Gilles Duceppe accuse le chef conservateur d'avoir l'intention secrète de criminaliser l'avortement s'il formait un gouvernement majoritaire. De passage à Laval, hier, le chef du Bloc québécois a mis en garde les électrices du Québec, estimant que Stephen Harper représentait une menace pour les droits des femmes.

«Tout porte à croire qu'un gouvernement Harper majoritaire rouvrirait la porte toute grande à la criminalisation de l'avortement», a dit M. Duceppe, à la sortie d'une rencontre avec des groupes de femmes, estimant que le chef conservateur conviait les Québécoises «à un retour en arrière».

La fermeture de plusieurs bureaux régionaux de Condition féminine Canada et le projet de loi sur le statut juridique du foetus (C-484) sont, selon lui, des exemples qui laissent croire que le chef conservateur aurait un agenda caché néfaste pour les femmes.

De son quartier général électoral à Ottawa, M. Harper a répondu dare-dare au chef bloquiste en affirmant qu'il n'était pas question de rouvrir le débat sur le droit à l'avortement, même si des gens dans son parti aimeraient bien que le gouvernement canadien reprenne le dossier afin de criminaliser les interruptions volontaires de grossesse.

«Ce gouvernement ne va pas rouvrir ou ne va pas permettre que quelqu'un rouvre le débat sur l'avortement», a promis le chef conservateur, qui avait lui-même voté en faveur de C-484, qui est finalement mort au feuilleton.

«Notre position est claire. En ce qui concerne le projet de loi privé du député Ken Epp, la priorité principale de ce projet de loi est de protéger les femmes enceintes contre les actes de violence, a ajouté M. Harper. Mais nous avons reconnu que cela a causé certaines inquiétudes. pour cette raison, le gouvernement va proposer son propre projet de loi qui répondra à ces inquiétudes.»

Le chef conservateur a précisé que le projet de loi qu'il entend déposer ne créerait pas de nouvelles infractions au Code criminel contre la violence faite aux femmes enceintes et qu'il sera clair qu'il ne concernera pas l'avortement.
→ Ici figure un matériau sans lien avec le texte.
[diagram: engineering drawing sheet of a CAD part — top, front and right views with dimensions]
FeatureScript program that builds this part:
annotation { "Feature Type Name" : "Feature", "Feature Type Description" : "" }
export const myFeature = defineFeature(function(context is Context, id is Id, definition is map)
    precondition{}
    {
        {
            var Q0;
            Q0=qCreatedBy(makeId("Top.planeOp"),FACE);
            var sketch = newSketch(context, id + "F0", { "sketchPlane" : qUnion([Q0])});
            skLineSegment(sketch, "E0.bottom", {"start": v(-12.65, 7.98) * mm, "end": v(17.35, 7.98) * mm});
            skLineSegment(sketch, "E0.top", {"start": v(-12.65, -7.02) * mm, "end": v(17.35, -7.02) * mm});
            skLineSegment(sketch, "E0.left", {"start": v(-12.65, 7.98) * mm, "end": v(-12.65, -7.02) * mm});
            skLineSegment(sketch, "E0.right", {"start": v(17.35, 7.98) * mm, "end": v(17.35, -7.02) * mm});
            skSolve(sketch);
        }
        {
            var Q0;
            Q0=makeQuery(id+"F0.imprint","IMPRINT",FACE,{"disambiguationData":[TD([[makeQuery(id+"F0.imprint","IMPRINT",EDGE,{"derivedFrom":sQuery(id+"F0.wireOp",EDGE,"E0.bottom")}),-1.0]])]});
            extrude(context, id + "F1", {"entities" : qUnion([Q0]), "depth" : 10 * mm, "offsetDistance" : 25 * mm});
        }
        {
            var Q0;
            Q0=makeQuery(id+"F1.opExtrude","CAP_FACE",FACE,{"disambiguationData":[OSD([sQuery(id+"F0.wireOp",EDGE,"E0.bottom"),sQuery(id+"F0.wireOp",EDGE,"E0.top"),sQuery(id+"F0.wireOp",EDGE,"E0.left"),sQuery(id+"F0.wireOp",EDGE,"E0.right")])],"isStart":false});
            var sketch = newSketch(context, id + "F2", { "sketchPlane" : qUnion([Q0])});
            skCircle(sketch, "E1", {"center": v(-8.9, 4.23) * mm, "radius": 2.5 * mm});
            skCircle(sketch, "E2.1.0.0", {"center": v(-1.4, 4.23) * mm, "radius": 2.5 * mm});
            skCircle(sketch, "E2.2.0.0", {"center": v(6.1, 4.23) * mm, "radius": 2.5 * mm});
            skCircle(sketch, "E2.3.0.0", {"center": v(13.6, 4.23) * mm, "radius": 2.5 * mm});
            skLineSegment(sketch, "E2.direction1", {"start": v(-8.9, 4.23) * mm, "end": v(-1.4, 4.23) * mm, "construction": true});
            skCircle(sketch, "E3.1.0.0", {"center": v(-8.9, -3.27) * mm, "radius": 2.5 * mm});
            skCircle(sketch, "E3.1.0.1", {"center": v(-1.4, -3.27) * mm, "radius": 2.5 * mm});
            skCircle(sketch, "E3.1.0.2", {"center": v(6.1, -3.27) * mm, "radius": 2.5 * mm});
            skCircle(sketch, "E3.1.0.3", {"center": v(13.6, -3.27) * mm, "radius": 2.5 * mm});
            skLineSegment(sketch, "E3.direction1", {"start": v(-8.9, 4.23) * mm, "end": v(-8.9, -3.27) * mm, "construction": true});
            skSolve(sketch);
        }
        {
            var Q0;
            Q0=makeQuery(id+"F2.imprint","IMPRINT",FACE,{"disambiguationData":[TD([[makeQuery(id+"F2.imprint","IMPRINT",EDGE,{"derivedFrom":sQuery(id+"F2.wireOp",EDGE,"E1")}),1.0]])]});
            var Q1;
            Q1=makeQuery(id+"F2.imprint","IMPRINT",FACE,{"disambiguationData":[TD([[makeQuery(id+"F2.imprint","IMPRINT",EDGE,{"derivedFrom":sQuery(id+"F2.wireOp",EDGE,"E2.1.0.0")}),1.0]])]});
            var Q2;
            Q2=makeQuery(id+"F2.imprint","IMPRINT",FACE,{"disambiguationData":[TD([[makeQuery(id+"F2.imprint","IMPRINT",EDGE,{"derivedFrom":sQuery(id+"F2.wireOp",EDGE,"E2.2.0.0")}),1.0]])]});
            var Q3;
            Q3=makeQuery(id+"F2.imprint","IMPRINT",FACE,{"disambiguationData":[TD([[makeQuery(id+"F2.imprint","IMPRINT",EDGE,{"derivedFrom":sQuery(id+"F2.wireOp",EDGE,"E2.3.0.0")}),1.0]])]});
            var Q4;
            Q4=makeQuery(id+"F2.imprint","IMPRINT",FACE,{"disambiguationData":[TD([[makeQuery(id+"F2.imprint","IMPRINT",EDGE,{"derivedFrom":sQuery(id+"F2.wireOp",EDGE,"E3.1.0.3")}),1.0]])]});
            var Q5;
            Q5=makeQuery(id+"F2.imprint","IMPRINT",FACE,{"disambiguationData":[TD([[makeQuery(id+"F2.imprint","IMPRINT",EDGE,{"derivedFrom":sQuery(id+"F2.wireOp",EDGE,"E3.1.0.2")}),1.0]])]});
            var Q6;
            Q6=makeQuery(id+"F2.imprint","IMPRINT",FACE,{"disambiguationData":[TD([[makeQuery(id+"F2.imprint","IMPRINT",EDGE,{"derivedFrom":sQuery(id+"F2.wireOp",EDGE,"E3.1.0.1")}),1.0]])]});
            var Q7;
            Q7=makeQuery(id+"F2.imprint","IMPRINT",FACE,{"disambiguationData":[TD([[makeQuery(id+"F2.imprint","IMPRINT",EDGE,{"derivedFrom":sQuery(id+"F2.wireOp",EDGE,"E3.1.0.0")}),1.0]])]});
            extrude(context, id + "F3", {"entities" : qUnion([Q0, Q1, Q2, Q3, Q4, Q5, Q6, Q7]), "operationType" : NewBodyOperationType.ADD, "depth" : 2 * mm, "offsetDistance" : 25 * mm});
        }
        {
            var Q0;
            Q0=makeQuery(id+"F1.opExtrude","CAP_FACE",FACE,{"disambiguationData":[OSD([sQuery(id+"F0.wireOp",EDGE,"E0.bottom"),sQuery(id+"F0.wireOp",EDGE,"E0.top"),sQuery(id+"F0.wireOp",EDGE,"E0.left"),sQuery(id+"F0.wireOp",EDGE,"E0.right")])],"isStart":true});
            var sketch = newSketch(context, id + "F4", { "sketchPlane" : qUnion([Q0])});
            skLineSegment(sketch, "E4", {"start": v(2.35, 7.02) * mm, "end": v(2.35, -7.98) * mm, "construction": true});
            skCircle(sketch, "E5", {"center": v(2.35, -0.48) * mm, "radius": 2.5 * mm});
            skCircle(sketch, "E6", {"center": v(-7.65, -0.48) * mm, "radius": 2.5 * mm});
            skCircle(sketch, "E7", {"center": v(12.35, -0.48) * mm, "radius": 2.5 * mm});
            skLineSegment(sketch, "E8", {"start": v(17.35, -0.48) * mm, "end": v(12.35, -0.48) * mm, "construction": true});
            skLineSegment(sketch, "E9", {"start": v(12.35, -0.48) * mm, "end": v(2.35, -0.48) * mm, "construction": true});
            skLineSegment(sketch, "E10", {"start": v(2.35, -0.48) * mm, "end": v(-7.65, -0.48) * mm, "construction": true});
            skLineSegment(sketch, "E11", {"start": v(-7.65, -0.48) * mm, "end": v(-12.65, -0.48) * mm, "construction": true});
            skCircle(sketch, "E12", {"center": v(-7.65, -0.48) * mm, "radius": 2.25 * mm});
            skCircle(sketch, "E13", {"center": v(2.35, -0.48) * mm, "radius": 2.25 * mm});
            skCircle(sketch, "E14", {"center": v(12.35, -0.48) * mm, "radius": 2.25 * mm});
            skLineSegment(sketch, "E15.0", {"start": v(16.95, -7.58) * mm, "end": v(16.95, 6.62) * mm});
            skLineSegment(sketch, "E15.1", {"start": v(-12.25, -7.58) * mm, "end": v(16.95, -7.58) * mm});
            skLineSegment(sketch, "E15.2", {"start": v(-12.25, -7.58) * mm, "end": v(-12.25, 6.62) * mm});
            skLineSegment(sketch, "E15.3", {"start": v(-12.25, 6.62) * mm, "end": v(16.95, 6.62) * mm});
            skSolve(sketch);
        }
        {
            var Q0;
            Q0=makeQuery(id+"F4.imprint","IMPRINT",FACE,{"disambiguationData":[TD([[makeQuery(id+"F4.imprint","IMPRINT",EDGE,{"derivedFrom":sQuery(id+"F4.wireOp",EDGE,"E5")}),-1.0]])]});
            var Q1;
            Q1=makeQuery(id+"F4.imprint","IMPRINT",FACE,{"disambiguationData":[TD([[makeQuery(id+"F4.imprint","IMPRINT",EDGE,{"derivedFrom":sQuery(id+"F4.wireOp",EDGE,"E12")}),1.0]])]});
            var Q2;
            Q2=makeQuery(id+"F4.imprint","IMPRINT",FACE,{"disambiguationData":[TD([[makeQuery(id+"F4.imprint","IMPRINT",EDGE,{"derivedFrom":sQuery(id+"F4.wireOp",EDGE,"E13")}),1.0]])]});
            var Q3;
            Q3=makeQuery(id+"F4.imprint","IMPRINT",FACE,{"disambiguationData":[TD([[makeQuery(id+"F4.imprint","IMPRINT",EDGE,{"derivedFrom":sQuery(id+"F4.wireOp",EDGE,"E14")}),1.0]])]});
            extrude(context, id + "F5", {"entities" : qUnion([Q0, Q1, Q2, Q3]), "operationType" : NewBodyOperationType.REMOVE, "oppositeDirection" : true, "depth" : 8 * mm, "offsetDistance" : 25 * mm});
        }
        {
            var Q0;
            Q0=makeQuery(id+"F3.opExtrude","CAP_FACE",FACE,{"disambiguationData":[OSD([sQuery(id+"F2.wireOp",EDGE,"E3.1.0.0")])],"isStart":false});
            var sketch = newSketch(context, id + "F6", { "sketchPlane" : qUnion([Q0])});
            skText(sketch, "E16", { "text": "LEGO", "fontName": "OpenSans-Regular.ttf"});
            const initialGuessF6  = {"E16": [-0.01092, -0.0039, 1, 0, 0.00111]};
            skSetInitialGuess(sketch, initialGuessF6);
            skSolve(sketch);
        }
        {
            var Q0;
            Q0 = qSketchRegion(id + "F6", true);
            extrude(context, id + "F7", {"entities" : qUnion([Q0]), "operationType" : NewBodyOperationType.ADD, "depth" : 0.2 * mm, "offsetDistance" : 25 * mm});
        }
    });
M. Duceppe a toutefois estimé que le chef conservateur utilisait la même «tactique employée par une certaine droite doctrinaire américaine», dans ce dossier, rappelant que le président George W. Bush avait lui aussi promis de ne pas rouvrir le débat sur le droit à l'avortement. Or, a ajouté le chef bloquiste, 37 états ont adopté des lois semblables au projet présenté par M. Epp. «Justement, ça a enclenché toute la suite des choses: remise en cause du droit à l'avortement et condamnations de femmes en vertu de ce projet de loi», a dit le chef bloquiste.

Selon lui, les Québécoises ne sont toutefois «pas dupes» et craignent les politiques conservatrices en matière de condition féminine. Dimanche, des centaines de personnes ont manifesté dans les rues de Montréal pour défendre le droit à l'avortement.

Équité salariale

Le Bloc s'est engagé, de son côté, à proposer, dès le retour des députés à La Chambre des communes, un projet de loi «proactif» sur l'équité salariale, comparable à ce qui est en vigueur au Québec.

Le chef bloquiste a souligné que 7% des travailleuses québécoises relèvent du Code canadien du travail et n'ont donc pas droit aux mêmes conditions que les autres.

M. Duceppe s'est présenté devant la presse tout sourire, hier, ragaillardi par des sondages plus que favorables dans plusieurs régions du Québec. M. Harper, pour sa part, paraissait soucieux et parlait d'un ton monotone, sans doute encore ébranlé par les pertes d'appuis subies au Québec.

«Les Québécois ne se reconnaissent pas dans les politiques de M. Harper, a souligné Gilles Duceppe. Notre message passe passablement dans chacune des régions.»